Uganda began promoting sexual behaviour change in 1986. President Kaunda of Zambia announced that his son had died of AIDS in 1987. In 1993 an estimated 9 million adults in sub-Saharan Africa were infected with HIV and 1.7 million with AIDS. These numbers continue to fluctuate between bad and worse. In 1997, Fela Kuti, Nigeria’s most famous musician died of Kaposi’s Sarcoma; an AIDS-related illness. In 1999 Nevirapine, a new single dose drug for the future prevention of mother-to- child transmission in Africa. In 2002, Botswana began Africa’s first national AIDS treatment programme. Despite this, according to the World Health Organization 2.7 million people are newly infected worldwide.

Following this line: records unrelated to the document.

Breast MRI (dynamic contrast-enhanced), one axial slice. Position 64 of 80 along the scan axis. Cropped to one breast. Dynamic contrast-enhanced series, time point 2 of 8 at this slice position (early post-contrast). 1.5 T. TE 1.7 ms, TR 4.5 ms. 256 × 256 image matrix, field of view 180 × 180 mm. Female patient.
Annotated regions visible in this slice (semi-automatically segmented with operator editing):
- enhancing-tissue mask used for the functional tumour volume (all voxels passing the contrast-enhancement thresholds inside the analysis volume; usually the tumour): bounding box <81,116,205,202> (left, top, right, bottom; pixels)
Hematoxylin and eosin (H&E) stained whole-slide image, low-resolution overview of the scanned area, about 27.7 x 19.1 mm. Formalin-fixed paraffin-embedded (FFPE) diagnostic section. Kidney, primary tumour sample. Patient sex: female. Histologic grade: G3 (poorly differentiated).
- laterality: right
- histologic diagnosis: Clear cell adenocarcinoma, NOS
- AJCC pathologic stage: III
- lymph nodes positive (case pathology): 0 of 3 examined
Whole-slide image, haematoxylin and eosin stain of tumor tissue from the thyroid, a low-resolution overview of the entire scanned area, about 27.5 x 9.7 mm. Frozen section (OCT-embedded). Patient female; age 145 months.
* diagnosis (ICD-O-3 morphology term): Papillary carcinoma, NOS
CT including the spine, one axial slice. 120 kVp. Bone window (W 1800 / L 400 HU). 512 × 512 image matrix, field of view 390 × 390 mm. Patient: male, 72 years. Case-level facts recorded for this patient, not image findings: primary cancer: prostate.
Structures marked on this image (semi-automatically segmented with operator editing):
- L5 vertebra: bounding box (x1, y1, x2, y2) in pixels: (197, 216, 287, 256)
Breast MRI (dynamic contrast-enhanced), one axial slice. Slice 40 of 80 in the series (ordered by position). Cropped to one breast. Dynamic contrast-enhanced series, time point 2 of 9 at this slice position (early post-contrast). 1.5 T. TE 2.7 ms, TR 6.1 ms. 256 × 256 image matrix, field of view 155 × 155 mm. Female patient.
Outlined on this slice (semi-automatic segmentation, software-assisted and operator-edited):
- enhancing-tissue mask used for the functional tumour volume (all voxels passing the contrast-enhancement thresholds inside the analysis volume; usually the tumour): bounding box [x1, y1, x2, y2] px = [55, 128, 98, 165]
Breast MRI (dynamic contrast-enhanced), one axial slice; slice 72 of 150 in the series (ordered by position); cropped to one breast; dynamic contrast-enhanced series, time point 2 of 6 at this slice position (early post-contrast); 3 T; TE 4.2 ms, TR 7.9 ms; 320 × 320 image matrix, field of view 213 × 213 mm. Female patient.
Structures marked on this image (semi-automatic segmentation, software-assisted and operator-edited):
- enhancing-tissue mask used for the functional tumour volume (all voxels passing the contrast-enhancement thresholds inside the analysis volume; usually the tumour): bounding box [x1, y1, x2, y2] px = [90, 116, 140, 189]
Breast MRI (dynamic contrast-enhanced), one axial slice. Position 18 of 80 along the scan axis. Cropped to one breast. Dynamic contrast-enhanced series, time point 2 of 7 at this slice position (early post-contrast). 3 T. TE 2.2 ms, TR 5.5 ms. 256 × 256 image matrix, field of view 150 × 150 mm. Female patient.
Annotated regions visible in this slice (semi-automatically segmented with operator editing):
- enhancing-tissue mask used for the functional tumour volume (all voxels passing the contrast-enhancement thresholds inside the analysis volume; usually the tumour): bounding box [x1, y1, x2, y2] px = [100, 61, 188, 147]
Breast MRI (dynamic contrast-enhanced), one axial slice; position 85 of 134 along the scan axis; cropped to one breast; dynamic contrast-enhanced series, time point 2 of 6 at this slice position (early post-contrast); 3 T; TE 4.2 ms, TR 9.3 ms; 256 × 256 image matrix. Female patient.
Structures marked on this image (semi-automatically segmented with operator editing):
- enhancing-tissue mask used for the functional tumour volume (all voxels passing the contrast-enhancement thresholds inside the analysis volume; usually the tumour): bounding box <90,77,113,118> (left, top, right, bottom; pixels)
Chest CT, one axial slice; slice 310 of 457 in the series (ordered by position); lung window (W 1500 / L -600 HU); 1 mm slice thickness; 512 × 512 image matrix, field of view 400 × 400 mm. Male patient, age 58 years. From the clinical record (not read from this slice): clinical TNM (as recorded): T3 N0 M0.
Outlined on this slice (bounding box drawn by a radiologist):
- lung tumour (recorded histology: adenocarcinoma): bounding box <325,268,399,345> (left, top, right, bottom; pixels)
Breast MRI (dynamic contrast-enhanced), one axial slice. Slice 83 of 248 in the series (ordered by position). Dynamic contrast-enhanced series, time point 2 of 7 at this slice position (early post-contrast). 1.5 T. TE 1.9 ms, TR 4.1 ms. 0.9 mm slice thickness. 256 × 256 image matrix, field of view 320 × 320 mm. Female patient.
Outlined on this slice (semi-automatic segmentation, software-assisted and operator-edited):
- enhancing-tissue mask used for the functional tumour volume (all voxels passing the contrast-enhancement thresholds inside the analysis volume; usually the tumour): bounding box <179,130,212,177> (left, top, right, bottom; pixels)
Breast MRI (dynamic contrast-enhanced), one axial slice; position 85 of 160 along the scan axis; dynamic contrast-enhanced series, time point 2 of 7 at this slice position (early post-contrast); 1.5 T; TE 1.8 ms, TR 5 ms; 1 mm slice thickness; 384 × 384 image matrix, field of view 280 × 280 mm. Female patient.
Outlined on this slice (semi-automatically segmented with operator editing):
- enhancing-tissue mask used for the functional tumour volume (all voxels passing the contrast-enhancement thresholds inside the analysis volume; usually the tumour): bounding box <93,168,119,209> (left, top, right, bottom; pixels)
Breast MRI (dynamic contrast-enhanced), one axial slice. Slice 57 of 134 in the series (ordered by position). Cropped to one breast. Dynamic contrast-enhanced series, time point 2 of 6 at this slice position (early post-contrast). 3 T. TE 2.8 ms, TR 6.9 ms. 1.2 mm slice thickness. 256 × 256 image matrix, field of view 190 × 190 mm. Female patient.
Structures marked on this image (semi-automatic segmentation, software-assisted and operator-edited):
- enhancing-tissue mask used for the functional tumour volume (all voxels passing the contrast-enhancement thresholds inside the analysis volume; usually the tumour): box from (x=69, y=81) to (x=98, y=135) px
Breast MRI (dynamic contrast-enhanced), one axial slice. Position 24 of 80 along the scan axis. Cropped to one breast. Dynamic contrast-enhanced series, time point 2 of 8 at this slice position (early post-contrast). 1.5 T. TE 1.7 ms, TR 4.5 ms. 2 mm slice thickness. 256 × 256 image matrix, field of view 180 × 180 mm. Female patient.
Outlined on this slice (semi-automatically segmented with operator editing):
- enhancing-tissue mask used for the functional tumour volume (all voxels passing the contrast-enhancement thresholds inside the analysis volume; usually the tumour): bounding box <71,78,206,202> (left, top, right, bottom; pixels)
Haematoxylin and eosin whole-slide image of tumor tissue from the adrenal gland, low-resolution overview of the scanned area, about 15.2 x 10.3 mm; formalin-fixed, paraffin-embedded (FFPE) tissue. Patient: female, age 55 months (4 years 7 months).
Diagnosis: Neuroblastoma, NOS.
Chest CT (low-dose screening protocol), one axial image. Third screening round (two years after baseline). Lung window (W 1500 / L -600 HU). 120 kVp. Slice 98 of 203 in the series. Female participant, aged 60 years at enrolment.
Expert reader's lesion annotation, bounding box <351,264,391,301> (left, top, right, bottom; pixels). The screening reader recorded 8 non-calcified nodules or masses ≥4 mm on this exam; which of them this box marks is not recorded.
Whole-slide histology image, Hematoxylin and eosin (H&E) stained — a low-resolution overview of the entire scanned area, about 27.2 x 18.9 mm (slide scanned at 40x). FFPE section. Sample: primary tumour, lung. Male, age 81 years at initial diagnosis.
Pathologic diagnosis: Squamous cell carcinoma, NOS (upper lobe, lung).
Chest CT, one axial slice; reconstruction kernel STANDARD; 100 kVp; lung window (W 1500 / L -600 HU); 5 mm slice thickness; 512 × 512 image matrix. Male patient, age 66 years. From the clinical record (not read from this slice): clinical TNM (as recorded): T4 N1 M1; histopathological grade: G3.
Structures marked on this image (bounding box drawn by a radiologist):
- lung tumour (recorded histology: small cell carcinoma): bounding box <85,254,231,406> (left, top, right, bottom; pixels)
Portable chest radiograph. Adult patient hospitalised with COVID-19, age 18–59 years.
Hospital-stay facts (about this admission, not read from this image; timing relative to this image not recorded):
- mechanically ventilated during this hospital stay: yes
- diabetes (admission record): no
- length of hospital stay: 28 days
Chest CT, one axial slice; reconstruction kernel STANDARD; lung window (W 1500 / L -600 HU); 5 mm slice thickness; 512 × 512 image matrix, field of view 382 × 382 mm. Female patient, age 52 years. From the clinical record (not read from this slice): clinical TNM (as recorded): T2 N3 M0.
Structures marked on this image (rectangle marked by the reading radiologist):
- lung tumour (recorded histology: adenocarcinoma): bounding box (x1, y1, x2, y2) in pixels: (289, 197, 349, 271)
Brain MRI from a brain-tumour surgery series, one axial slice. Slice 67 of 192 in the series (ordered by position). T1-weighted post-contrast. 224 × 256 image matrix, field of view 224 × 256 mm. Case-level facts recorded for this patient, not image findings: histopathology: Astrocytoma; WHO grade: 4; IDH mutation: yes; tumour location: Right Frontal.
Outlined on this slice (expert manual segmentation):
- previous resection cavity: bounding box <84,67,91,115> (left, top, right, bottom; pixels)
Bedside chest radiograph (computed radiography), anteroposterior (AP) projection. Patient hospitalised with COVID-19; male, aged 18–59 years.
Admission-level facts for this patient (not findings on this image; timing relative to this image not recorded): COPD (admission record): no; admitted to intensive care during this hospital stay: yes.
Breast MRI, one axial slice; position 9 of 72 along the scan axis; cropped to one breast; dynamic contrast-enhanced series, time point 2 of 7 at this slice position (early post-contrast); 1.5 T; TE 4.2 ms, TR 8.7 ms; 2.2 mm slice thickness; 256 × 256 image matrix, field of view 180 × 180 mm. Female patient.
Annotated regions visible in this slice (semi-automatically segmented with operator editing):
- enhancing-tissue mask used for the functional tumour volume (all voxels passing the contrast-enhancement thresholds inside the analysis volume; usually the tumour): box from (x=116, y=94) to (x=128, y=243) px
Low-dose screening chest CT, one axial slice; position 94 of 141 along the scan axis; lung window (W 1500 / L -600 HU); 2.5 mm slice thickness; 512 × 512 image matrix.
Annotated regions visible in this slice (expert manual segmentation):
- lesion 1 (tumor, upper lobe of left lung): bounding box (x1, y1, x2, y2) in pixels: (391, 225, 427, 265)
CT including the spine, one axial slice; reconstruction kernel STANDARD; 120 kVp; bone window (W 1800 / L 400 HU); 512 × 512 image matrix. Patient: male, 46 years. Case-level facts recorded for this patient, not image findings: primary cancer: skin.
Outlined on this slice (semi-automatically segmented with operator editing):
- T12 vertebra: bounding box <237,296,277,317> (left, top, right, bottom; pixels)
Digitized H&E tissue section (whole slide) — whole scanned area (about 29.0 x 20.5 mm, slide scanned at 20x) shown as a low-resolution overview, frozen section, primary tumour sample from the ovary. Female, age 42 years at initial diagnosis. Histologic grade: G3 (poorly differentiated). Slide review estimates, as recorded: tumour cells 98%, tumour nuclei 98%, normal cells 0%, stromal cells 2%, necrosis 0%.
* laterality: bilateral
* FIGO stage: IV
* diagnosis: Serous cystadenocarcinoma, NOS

Zero AIDS- related deaths:

I’m a little hopeful in this area. Anti- retroviral therapy has become more easily available and many people can live a long and healthy life as a result. Botswana, Namibia, Uganda and Rwanda have become great examples of countries providing effective health and support systems. Aaron Mostoaledi (South African Health Minister) has been breaking a sweat trying to increase ARV rollout, HIV/Aids prevention strategies.

Zero Discrimination:

National radio stations were overflowing with callers eager to tell their stories about positive living and encouraging others to do the same. With the support of friends, family and a non-discriminative society many told stories of how they are fighting this attention seeking, conceited and expensive devil. In the time I’ve taken to write this blog over a thousand tweets with the hash tag World AIDS Day have been sent. Ordinary people, organisations, campaign groups and activists encouraging zero discrimination, zero AIDS related deaths and zero new infections. Apathy in itself is a disease so (in the words of Charlie Sheen) in some respects we’re “winning”.